BM: It's the pursuit of a common goal. There's personal interaction that's going to happen, and there's financial cohabitation, but those are side issues to the reality that we're all pursuing the same thing. And that's a unique dynamic.
LM: I've had some of the best moments of my life when I'm on stage with you guys. We learned to thrive in an environment where circumstances will be stacked against us, when our back's together, circling the wagons, fighting an audience.
MC: I realize that I'm going to miss screaming at you guys on stage a lot. It doesn't even have to be words; it's just leaning over and pumping up each other's energy.
Looking back at the last seven years, what stands out as some of your favorite Achille Lauro moments?
MC: Oakland. We ended up in a real hard part of town, in this collective warehouse, playing on a poor setup to an uninterested crowd and responded by playing harder than we've ever played. We consumed a liter of Jim Beam on stage between us. No one else in that room was having a good time, but we sure did.

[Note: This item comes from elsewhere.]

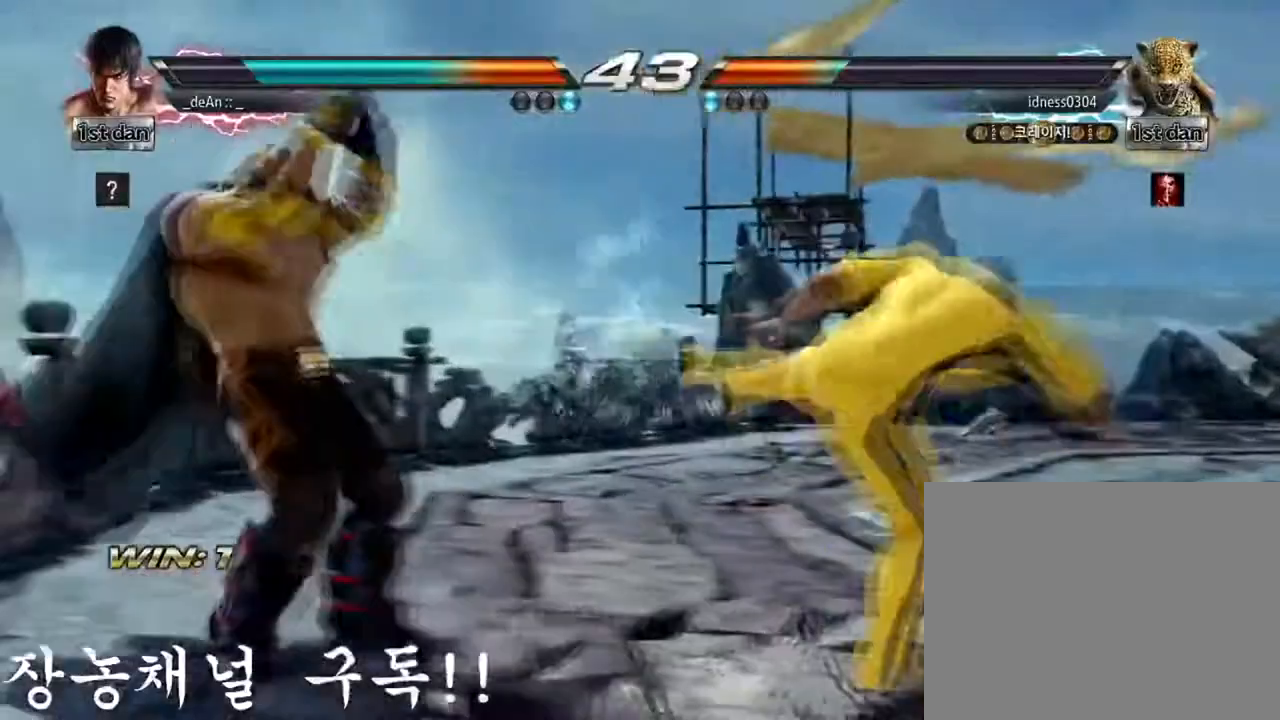
{"buttons": [], "left_stick": "down", "events": [[133, "left_stick", "right"], [384, "left_stick", "down"]]}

LM: I would say UMS at 404 -- one of my favorite shows ever. It was like three years ago; we played at midnight. Matt's bass broke, and some guy in the audience fixed it. He still comes to our shows.

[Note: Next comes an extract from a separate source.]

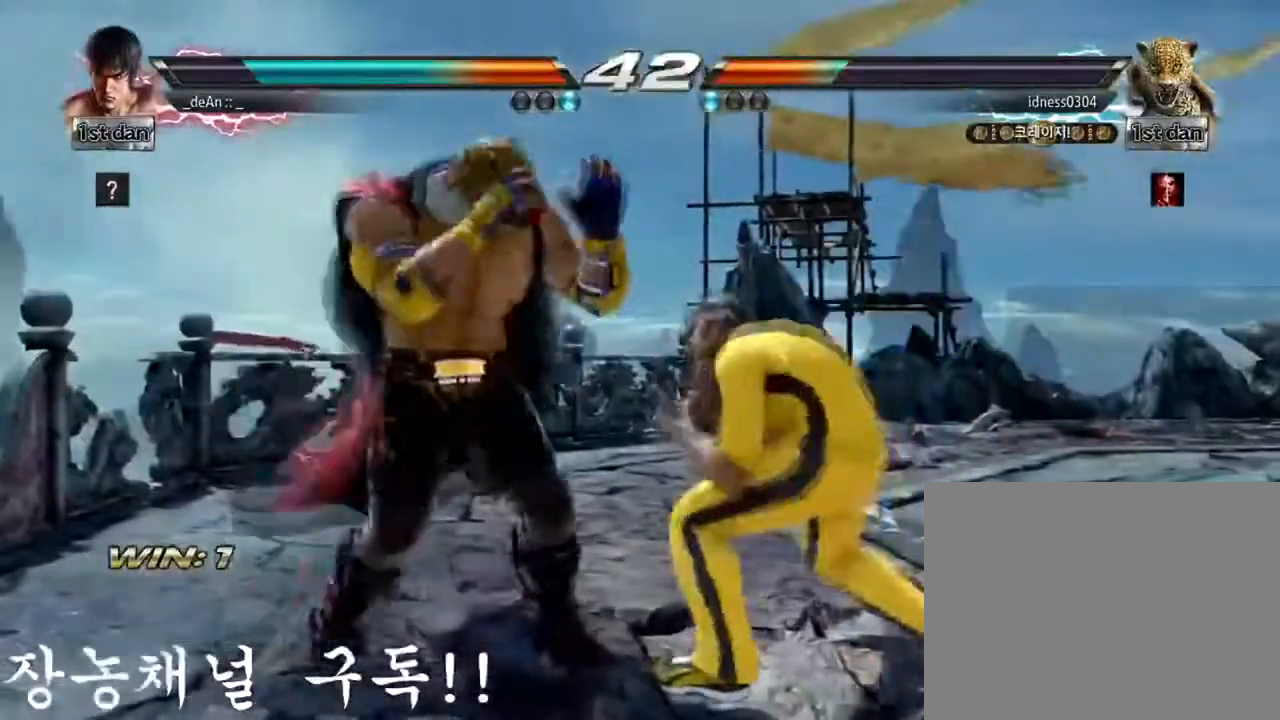
{"buttons": [], "left_stick": "center", "events": [[134, "TRIANGLE", "down"], [151, "left_stick", "center"], [251, "TRIANGLE", "up"]]}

MC: I was drinking Cabernade that night.
MC: CaberNADE. Half Cabernet, half yellow Gatorade.
MC: I cannot recommend this enough.
Having been in the Denver music scene for seven years, have you guys seen a lot of things change, for better or worse?
MC: It's beautiful, the evolution that I've seen. We've had a unique window into that, rehearsing in our space at the Olympic Auditorium, where there are twenty other studios. We've seen the makeup of that building shift over the years. The bands have gotten more and more diverse.
We just hear them through the wall; you hear it accidentally walking through the building. When we first started, it was all metal -- really bad metal -- and now you hear hip-hop, or folky bands. I've seen that as a microcosm of the Denver scene.
For me, personally, the evolution of Hot Congress has been incredible. Whenever people ask me about Denver music, I usually hand them an HC sampler. What has your experience been working with that label?
LM: I think it's stronger than ever now. I love the bands that are on it. I'm really proud that it's continued on for so long.
MC: The whole reason for that getting started was sort of a jealousy of watching momentum gather in other cities and seeing that turn into a nationally recognized force. And then we saw some collective momentum here and were like, "Well, let's all push the cart."
JE: It's amazing what it's become from what the original idea was. We had our first couple of meetings here [at City, O' City]. There was no talk about a record label; we were just combining resources. Who has a van? Who can help set up shows in other cities? It was pretty disorganized for the first year or two, but Lucas Johannes really molded it into something more than just musicians drinking beer and talking a big game. Before him, it was just people talking about stuff that was never going to happen.
BM: His effort has been amazing. He's kept it alive.